Salah satu lagu kebangsaan mulai dikumandangkan untuk mengiringi penutupan acara tersebut. Saya melihat, mendengar, dan mencatatnya!
Pemimpin yang rendah hati dan peduli terhadap rakyatnya adalah sosok idaman. Apalagi menjelang pilpres seperti saat ini. Saat sibuk merampungkan suatu naskah, saya membaca manuskrip lama tentang Presiden Iran Ahmadinejad. Bukan artikel yang memuat beritanya, tapi foto-foto aktivitas presiden yang dimusuhi oleh Amerika Serikat itu.
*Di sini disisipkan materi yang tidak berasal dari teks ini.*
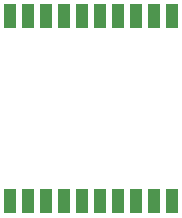
<source format=gbr>
%TF.GenerationSoftware,KiCad,Pcbnew,(5.1.10)-1*%
%TF.CreationDate,2021-11-04T17:31:58-05:00*%
%TF.ProjectId,gpsv1.1,67707376-312e-4312-9e6b-696361645f70,rev?*%
%TF.SameCoordinates,Original*%
%TF.FileFunction,Paste,Top*%
%TF.FilePolarity,Positive*%
%FSLAX46Y46*%
G04 Gerber Fmt 4.6, Leading zero omitted, Abs format (unit mm)*
G04 Created by KiCad (PCBNEW (5.1.10)-1) date 2021-11-04 17:31:58*
%MOMM*%
%LPD*%
G01*
G04 APERTURE LIST*
%ADD10R,1.000000X2.000000*%
G04 APERTURE END LIST*
D10*
%TO.C,PA1*%
X108285000Y-55999000D03*
X109809000Y-55999000D03*
X111333000Y-55999000D03*
X112857000Y-55999000D03*
X114381000Y-55999000D03*
X115905000Y-55999000D03*
X117429000Y-55999000D03*
X118953000Y-55999000D03*
X120477000Y-55999000D03*
X122001000Y-55999000D03*
X122001000Y-71620000D03*
X120477000Y-71620000D03*
X118953000Y-71620000D03*
X117429000Y-71620000D03*
X115905000Y-71620000D03*
X114381000Y-71620000D03*
X112857000Y-71620000D03*
X111333000Y-71620000D03*
X109809000Y-71620000D03*
X108285000Y-71620000D03*
%TD*%
M02*

</source>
Tak ada kesan mewah meski Ahmadinejad seorang pemimpin negara. Dalam suatu potret, tampak dia mengadakan jumpa pers di kediamannya yang amat sederhana. Di foto lainnya, dia digambarkan sedang makan yang juga sederhana, bukan masakan ala istana kepresidenan. Saya kian takjub melihat potretnya saat mengerjakan ibadah salat di suatu pinggiran jalan. Bahkan, di foto lainnya diperlihatkan bagaimana sang presiden tidak berada di shaf terdepan meski dia seorang pemimpin negara. Mengesankan.
Itulah Mr President yang saya lihat. Jauh tapi dekat. Saya tak mengenalnya, bahkan belum pernah bersua. Kendati demikian, saya seolah merasa sangat akrab dengan sang Mr President karena kesahajaannya.
Berbeda dengan acara pada 3 April lalu. Saya melihat langsung presiden bangsa ini, tapi saya tak jua merasakan kedekatan sebagai rakyatnya. Atau, saya sendiri yang justru menjauhkan diri? Entahlah. Namun, saya masih punya asa untuk memiliki pemimpin bangsa yang jujur, amanah, fathonah, rendah hati, dan dekat dengan rakyat tidak hanya pada saat musim kampanye tiba. Tentang harapan lainnya, mudah-mudahan menu persaingan antar pemimpin tak lagi menjadi sajian utama yang saya dan bangsa ini konsumsi setiap hari. Semoga Allah SWT mendengarkan doa ini, amiin ya robbal alamin.